Unfortunately, the amount of things you can achieve for free, possibly relying on donations, is very limited.

And yet here we are, with the internet running mostly on free software, the amount of work put into the linux kernel exceeding anything Microsoft could do and open source LLMs being serious competitors to companies investing 10B+ USD in research.

Open source is the biggest and most successful demonstration of what is technically an anarcho-communist effort. Communist: there is a collective ownership of the means of production (the source code) and anarchist: it is developed in the absence of a coercive structure, anyone is free to make a fork.

Are there any hybrid business models for funding tech developments, that eg. even allow the developed tech to be open source?

Public funding. Why is it always forgotten in these discussions? The funding that got us computers, space rockets, internet, deep learning is actually far more important than the "silicon valley" funding style that more often than not means "slap a nice UI on a result coming from a public lab"

[–] poVoq@slrpnk.net 4 points 3 days ago (1 children)

Places like Kickstarter and Patreon show that crowdfunding can be hugely successful. Sadly the incentives of these platforms don't align well with their customers, so people have grown a bit jaded with Kickstarters recently and Patreon mostly devolved into a winner takes all attention economy that leaves lesser known creators with scraps only.

But the general idea is not bad. An ethical platform like Kickstarter that vets projects a bit and only allows coops or so would probably work well if they can convince people that those are relatively safe bets.

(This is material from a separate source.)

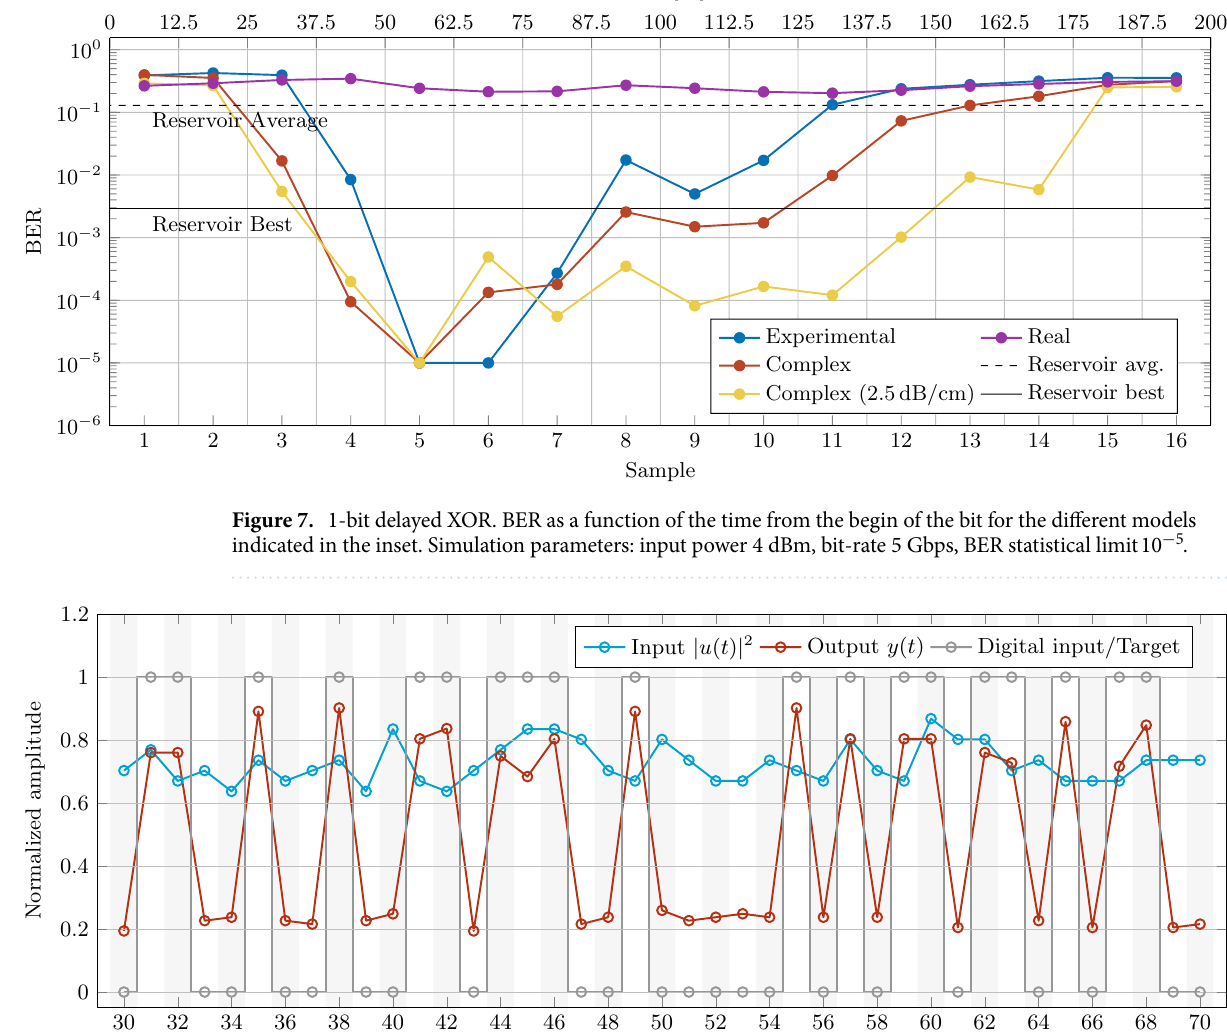
Figure 8. Input signal intensity (blue), output signal intensity (red) and digital input phase (gray) as a function of the bit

Sadly the payment processing side of things is a legal minefield, which makes it really hard and potentially expensive to set up an alternative.

[–] keepthepace@slrpnk.net 2 points 3 days ago

In my opinion crowdfunding is indeed a core piece of a post-capitalist society.

[–] Tencho@lemmy.world 4 points 3 days ago (1 children)

Not a concrete example like your asking for but the question has a lot of overlap with the third software freedom

[–] interstitial@lemmy.world 2 points 3 days ago (1 children)

This was freaking awesome. Just spent the last hour reading everything on the site. Very interesting concept

[–] subarctictundra@lemmy.world 1 points 2 days ago (1 children)

Do I understand correctly that he argues that people pay for convenience, which means that by eg. charging for the convenience of using NuGet (and donating some of that to the developers) they'd be willing to pay you even though the software itself is free already?

[–] Tencho@lemmy.world 1 points 2 days ago

That's the idea yes. Heavier users of a tool become incentivised to pay for convenience, and the developers get a cut from that so they can afford to keep working on their code. But since its open source if you can't pay or don't want to you retain the option to compile yourself!

[–] felixwhynot@lemmy.world 4 points 3 days ago

There is the B-corp but I don’t know how successful. OpenAI’s structure seemed interesting but it doesn’t seem like it’s going to end up working out.

Mondragón is an interesting coop corpo in Spain. Co-ops do seem like a good choice.

[–] MrMakabar@slrpnk.net 3 points 3 days ago

For hardware it is relativly simple, as paying for that is normal. Raspberry Pi is a private company, but produces open source hardware. Probably the way to go, is to force all companies to do so. Right to repair is imho a good starting point.

For software the key seems to be large government or private customers. They do have a lot of money and the system not running costs them a lot. Hiring experts themself is also not always posdible. So buying in service from companies developing open source is an option.

For R&D a lot of that is done by universities and research institutions likr NASA today. That seems to me to be a good solution.

[–] gibmiser@lemmy.world 3 points 3 days ago* (last edited 3 days ago)

If anyone wants to learn about this process and enjoy it despite how horrible it is.Watch the show Silicon Valley, It does a good job explaining it all. And it's really funny.